Egyptian women ‘most likely to hit husbands’

family law

Egyptian women are the most likely of any nation in the world to be violent towards their husbands according to UN findings.

Crime statistics from the North African nation show not only slapping and hitting but also the frequent use of household implements during violent outbursts, including belts, pins, shoes and pots and pans.

Family court data shows that two thirds of women (66 per cent) known to have been beaten their husbands later go on to divorce them. Meanwhile, more than as 6,000 Egyptian husbands have now sued their sued their wives for assault – often the only remedy open to them in cases of domestic violence.

Photo of Cairo, capital of Egypt, by Francisco Anzola via Flickr under a Creative Commons licence.

Stowe Family Law Web Team

View more from this author

3 comments

John - February 15, 2017 at 7:08pm

Why the sexism? Why not call this what it is, Domestic violence!

JamesB - February 16, 2017 at 12:52am

If were in this country, not only would the abused person face the abuse, then the divorce, but also the label of behaving unreasonably proven as fact. Speaking from experience and happening to me. The process is ridiculous, the abuser has to further abuse the victim by calling him or her made up names to divorce him or her. Then they get rewarded as conduct is not a factor and clean up by grabbing the children pulling up the drawbridge and calling the other person controlling and saying they are in fear of them. That’s the farce of family law in this country.

First people try sorting things out between them, then they try coercion then they try physical coercion then they divorce. That the courts reward the abuser and hurt the children in this way is bad and needs to change.

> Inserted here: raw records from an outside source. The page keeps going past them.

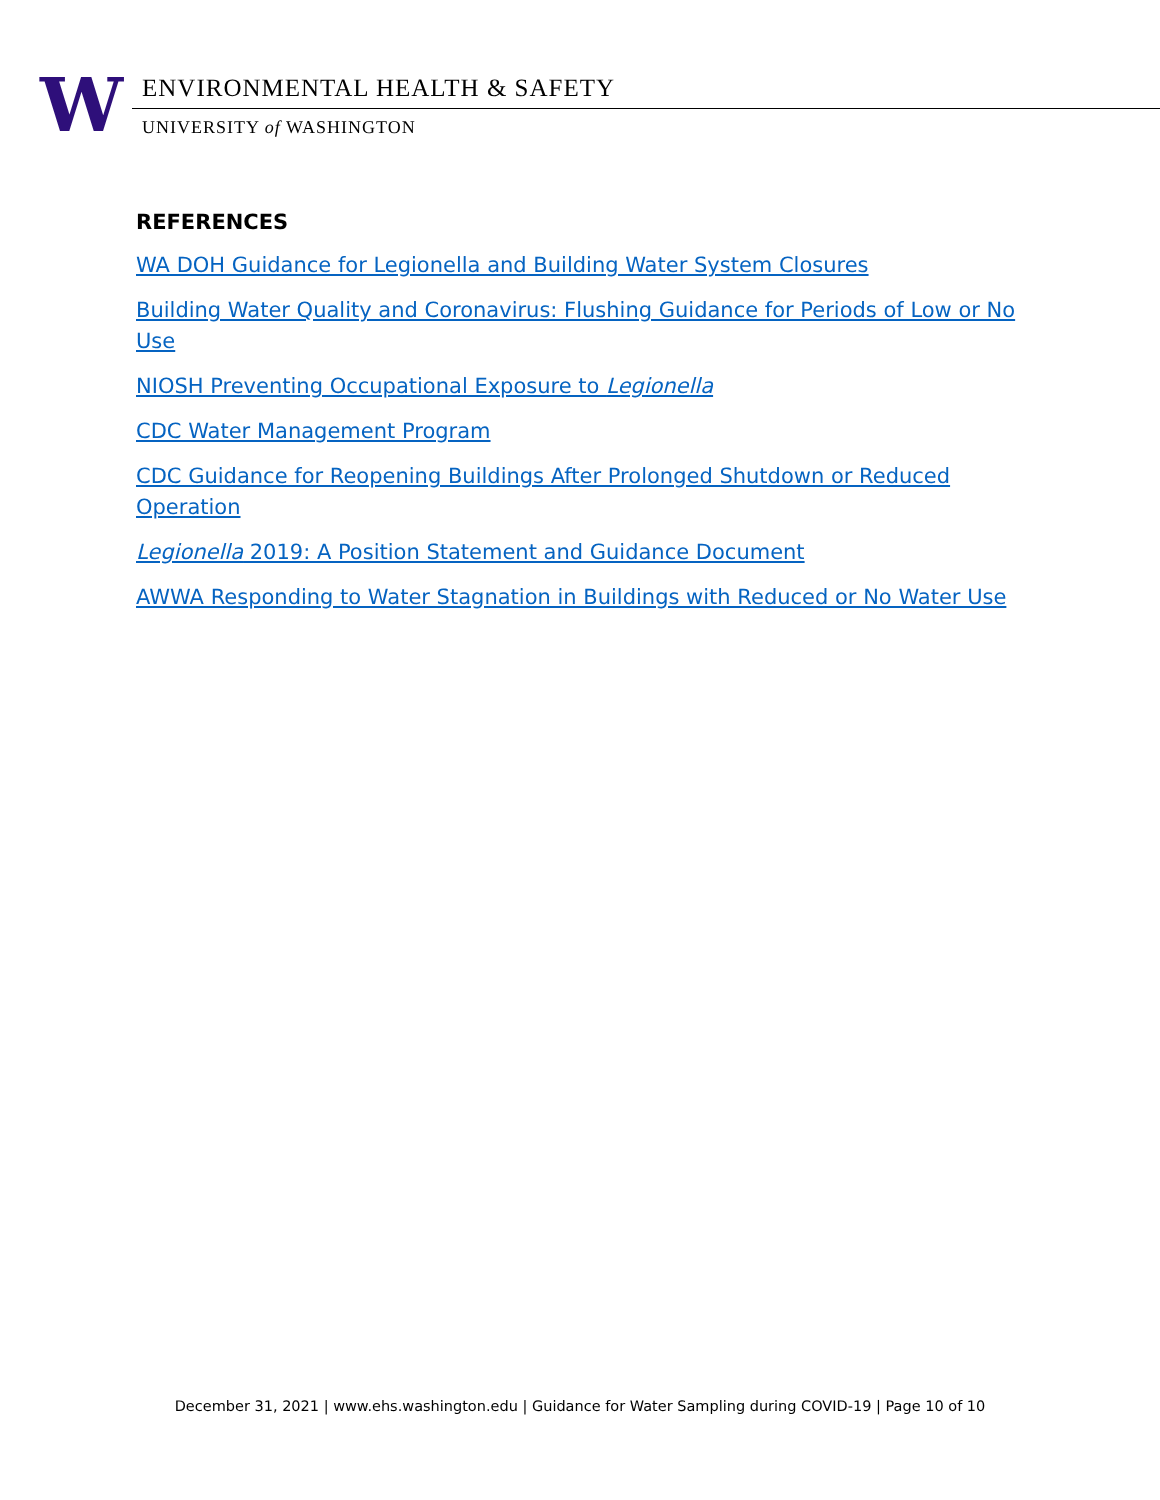W
ENVIRONMENTAL HEALTH & SAFETY
UNIVERSITY of WASHINGTON
REFERENCES
WA DOH Guidance for Legionella and Building Water System Closures
Building Water Quality and Coronavirus: Flushing Guidance for Periods of Low or No Use
NIOSH Preventing Occupational Exposure to Legionella
CDC Water Management Program
CDC Guidance for Reopening Buildings After Prolonged Shutdown or Reduced Operation
Legionella 2019: A Position Statement and Guidance Document
AWWA Responding to Water Stagnation in Buildings with Reduced or No Water Use
December 31, 2021 | www.ehs.washington.edu | Guidance for Water Sampling during COVID-19 | Page 10 of 10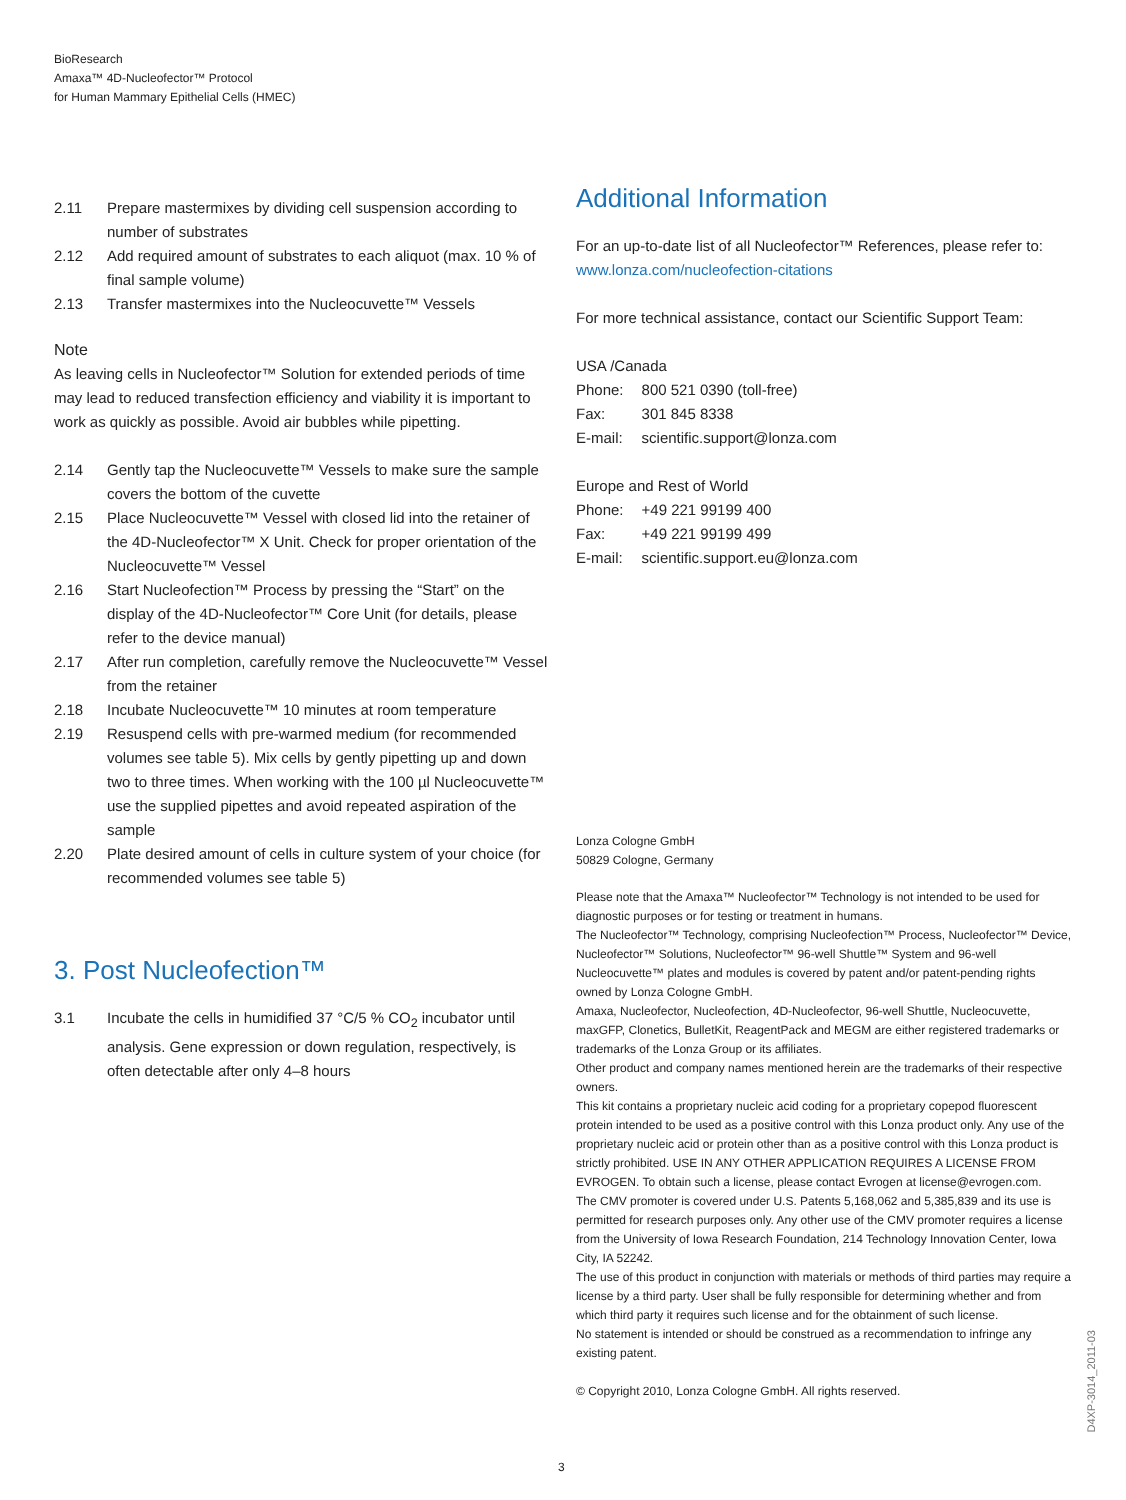BioResearch
Amaxa™ 4D-Nucleofector™ Protocol
for Human Mammary Epithelial Cells (HMEC)
2.11 Prepare mastermixes by dividing cell suspension according to number of substrates
2.12 Add required amount of substrates to each aliquot (max. 10 % of final sample volume)
2.13 Transfer mastermixes into the Nucleocuvette™ Vessels
Note
As leaving cells in Nucleofector™ Solution for extended periods of time may lead to reduced transfection efficiency and viability it is important to work as quickly as possible. Avoid air bubbles while pipetting.
2.14 Gently tap the Nucleocuvette™ Vessels to make sure the sample covers the bottom of the cuvette
2.15 Place Nucleocuvette™ Vessel with closed lid into the retainer of the 4D-Nucleofector™ X Unit. Check for proper orientation of the Nucleocuvette™ Vessel
2.16 Start Nucleofection™ Process by pressing the “Start” on the display of the 4D-Nucleofector™ Core Unit (for details, please refer to the device manual)
2.17 After run completion, carefully remove the Nucleocuvette™ Vessel from the retainer
2.18 Incubate Nucleocuvette™ 10 minutes at room temperature
2.19 Resuspend cells with pre-warmed medium (for recommended volumes see table 5). Mix cells by gently pipetting up and down two to three times. When working with the 100 µl Nucleocuvette™ use the supplied pipettes and avoid repeated aspiration of the sample
2.20 Plate desired amount of cells in culture system of your choice (for recommended volumes see table 5)
3. Post Nucleofection™
3.1 Incubate the cells in humidified 37 °C/5 % CO<sub>2</sub> incubator until analysis. Gene expression or down regulation, respectively, is often detectable after only 4–8 hours
Additional Information
For an up-to-date list of all Nucleofector™ References, please refer to:
www.lonza.com/nucleofection-citations
For more technical assistance, contact our Scientific Support Team:
USA /Canada
| Phone: | 800 521 0390 (toll-free) |
| Fax: | 301 845 8338 |
| E-mail: | scientific.support@lonza.com |
Europe and Rest of World
| Phone: | +49 221 99199 400 |
| Fax: | +49 221 99199 499 |
| E-mail: | scientific.support.eu@lonza.com |
Lonza Cologne GmbH
50829 Cologne, Germany
Please note that the Amaxa™ Nucleofector™ Technology is not intended to be used for diagnostic purposes or for testing or treatment in humans.
The Nucleofector™ Technology, comprising Nucleofection™ Process, Nucleofector™ Device, Nucleofector™ Solutions, Nucleofector™ 96-well Shuttle™ System and 96-well Nucleocuvette™ plates and modules is covered by patent and/or patent-pending rights owned by Lonza Cologne GmbH.
Amaxa, Nucleofector, Nucleofection, 4D-Nucleofector, 96-well Shuttle, Nucleocuvette, maxGFP, Clonetics, BulletKit, ReagentPack and MEGM are either registered trademarks or trademarks of the Lonza Group or its affiliates.
Other product and company names mentioned herein are the trademarks of their respective owners.
This kit contains a proprietary nucleic acid coding for a proprietary copepod fluorescent protein intended to be used as a positive control with this Lonza product only. Any use of the proprietary nucleic acid or protein other than as a positive control with this Lonza product is strictly prohibited. USE IN ANY OTHER APPLICATION REQUIRES A LICENSE FROM EVROGEN. To obtain such a license, please contact Evrogen at license@evrogen.com.
The CMV promoter is covered under U.S. Patents 5,168,062 and 5,385,839 and its use is permitted for research purposes only. Any other use of the CMV promoter requires a license from the University of Iowa Research Foundation, 214 Technology Innovation Center, Iowa City, IA 52242.
The use of this product in conjunction with materials or methods of third parties may require a license by a third party. User shall be fully responsible for determining whether and from which third party it requires such license and for the obtainment of such license.
No statement is intended or should be construed as a recommendation to infringe any existing patent.
© Copyright 2010, Lonza Cologne GmbH. All rights reserved.
D4XP-3014_2011-03
3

Stitchedup - February 16, 2017 at 6:11am

I suspect Egyptian authorities are not subjected to feminist politically correct pressure to ignore DV committed by women as we are in the UK. It all sounds a little too familiar, slapping, hitting and frequent use of household implements, the only thing missing is the proverbial rolling pin. I wonder if Egyptian men are allowed to restrain the women and use reasonable force such as holding the woman’s arms to defend themselves in these situations?? If a man in the UK were to do this and leave marks on the woman’s arms as a result, he would be looking at a custodial sentence and promptly sent to one of our overcrowded, out of control UK prisons to languish with all the other dangerously violent criminals and druggies.